Лео снова подошел к ней и взял трубку. Он разговаривал с сыном в той же тональности, что и с дочерью. Однако тот воспринял известие совершенно не так, как Мэри Дюрран: не протестовал, не удивлялся, не проявлял недоверия. Но отреагировал сразу.

– Что за чертовщина! – проговорил в трубке голос Микки. – После всего этого? Нашелся свидетель?.. Ну что ж, счастье в ту ночь оставило Джеко.

Лео заговорил снова. Микки слушал.

– Да, – произнес он, – я согласен с тобой. Нам нужно как можно скорее собраться вместе и пригласить на совет Маршалла.

Неожиданно Микки коротко хохотнул, издав смешок, который Лео часто слышал от маленького мальчика, игравшего в саду под окном.

– В чем, собственно, теперь вопрос? – проговорил он. – Кто из нас это сделал?

Лео бросил трубку и отодвинулся от телефона.

– И что он сказал? – спросила Гвенда.

Лео ответил.

– На мой взгляд, это глупая шутка, – проговорила Гвенда.

Лео коротко глянул на нее и задумчиво произнес:

– Быть может, это была не совсем шутка.

II

Мэри Дюрран пересекла комнату и подобрала возле вазы опавшие лепестки хризантем, после чего аккуратно отправила их в мусорную корзину.
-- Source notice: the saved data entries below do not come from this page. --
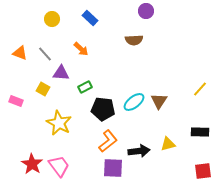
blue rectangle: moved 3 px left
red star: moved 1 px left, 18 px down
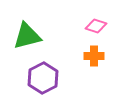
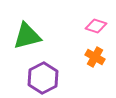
orange cross: moved 1 px right, 1 px down; rotated 30 degrees clockwise
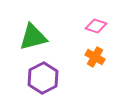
green triangle: moved 6 px right, 1 px down
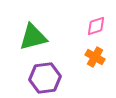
pink diamond: rotated 35 degrees counterclockwise
purple hexagon: moved 2 px right; rotated 20 degrees clockwise
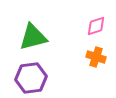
orange cross: moved 1 px right; rotated 12 degrees counterclockwise
purple hexagon: moved 14 px left
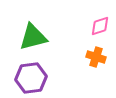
pink diamond: moved 4 px right
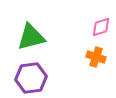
pink diamond: moved 1 px right, 1 px down
green triangle: moved 2 px left
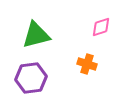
green triangle: moved 5 px right, 2 px up
orange cross: moved 9 px left, 7 px down
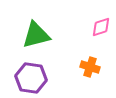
orange cross: moved 3 px right, 3 px down
purple hexagon: rotated 16 degrees clockwise
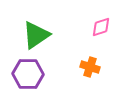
green triangle: rotated 20 degrees counterclockwise
purple hexagon: moved 3 px left, 4 px up; rotated 8 degrees counterclockwise
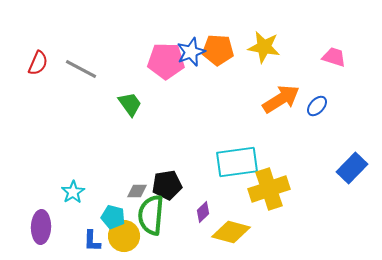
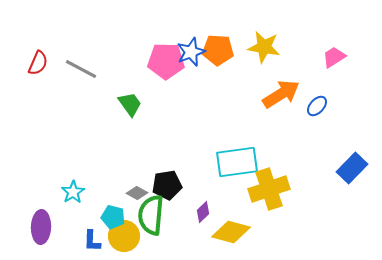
pink trapezoid: rotated 50 degrees counterclockwise
orange arrow: moved 5 px up
gray diamond: moved 2 px down; rotated 30 degrees clockwise
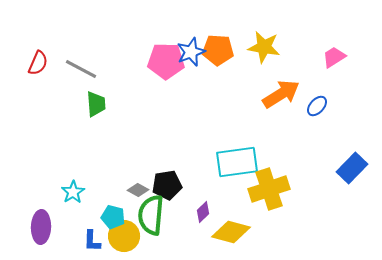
green trapezoid: moved 34 px left; rotated 32 degrees clockwise
gray diamond: moved 1 px right, 3 px up
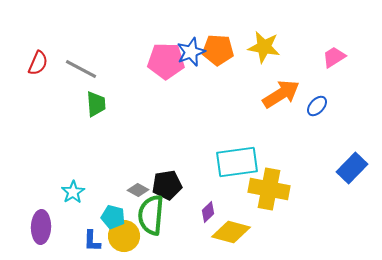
yellow cross: rotated 30 degrees clockwise
purple diamond: moved 5 px right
Эта высокая, невозмутимая с виду женщина лет двадцати семи, хотя на лице ее не было морщин, тем не менее казалась старше своих лет – возможно, благодаря спокойной зрелости, казавшейся частью ее внешности. Она выглядела хорошенькой, но без нотки очарования. Правильные черты лица, чистая кожа, яркие голубые глаза. Светлые волосы были зачесаны на затылок и завязаны там пучком; прическа эта, по случаю, как раз была в моде, однако причесывалась она так совсем не по этой причине. Эта женщина всегда придерживалась собственного стиля. Внешность ее была подобием собственного дома: опрятной и ухоженной. Всякая пыль, любой беспорядок смущали ее.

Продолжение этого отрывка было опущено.